_Brief:_ From the listing below, output only the lines starting at the line that has "mouse_move(466, 237)" and ending at the line that has "double_click(391, 106)", exactly as they appear, ends included.

_Data for review:_
━━━━━━━━
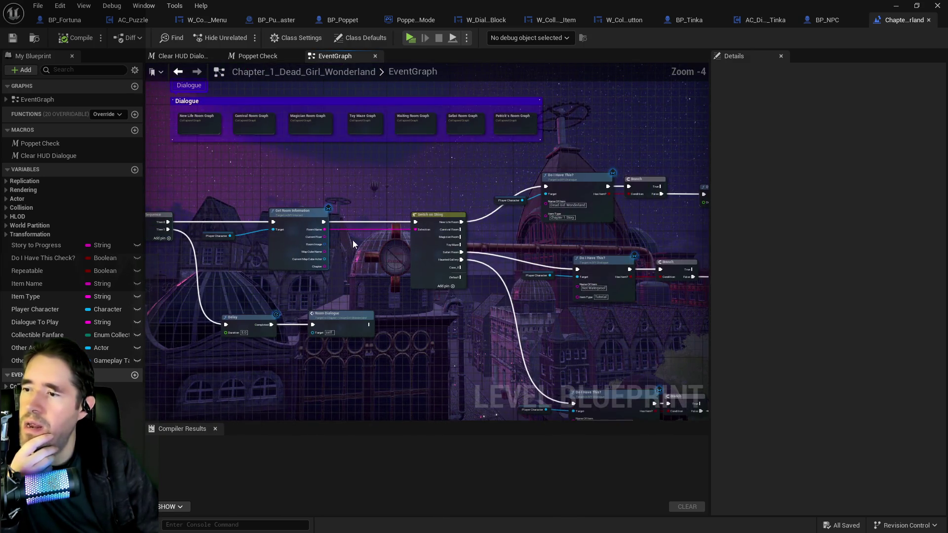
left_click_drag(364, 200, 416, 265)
━━━━━━━━
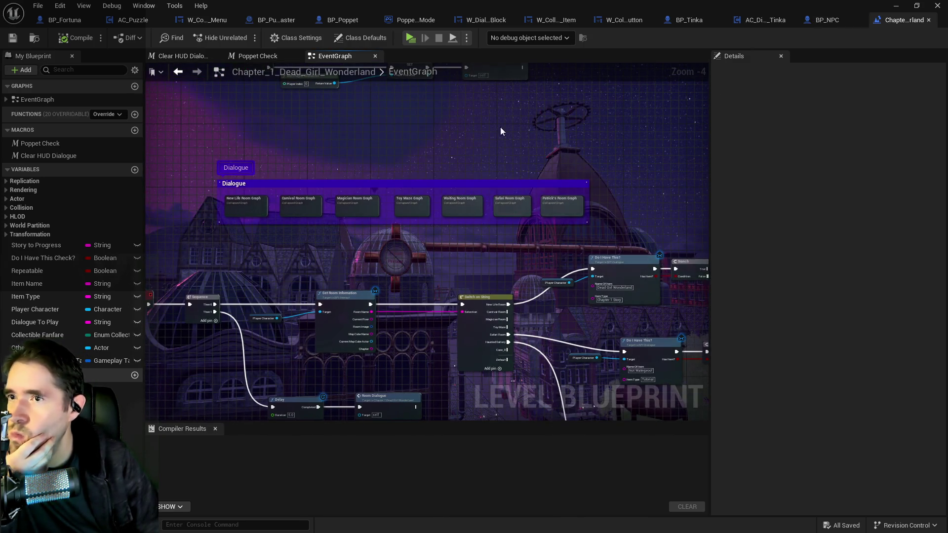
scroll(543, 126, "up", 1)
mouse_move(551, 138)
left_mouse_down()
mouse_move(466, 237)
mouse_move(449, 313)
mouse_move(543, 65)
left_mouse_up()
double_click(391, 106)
━━━━━━━━
_Output below:_
mouse_move(466, 237)
mouse_move(449, 313)
mouse_move(543, 65)
left_mouse_up()
double_click(391, 106)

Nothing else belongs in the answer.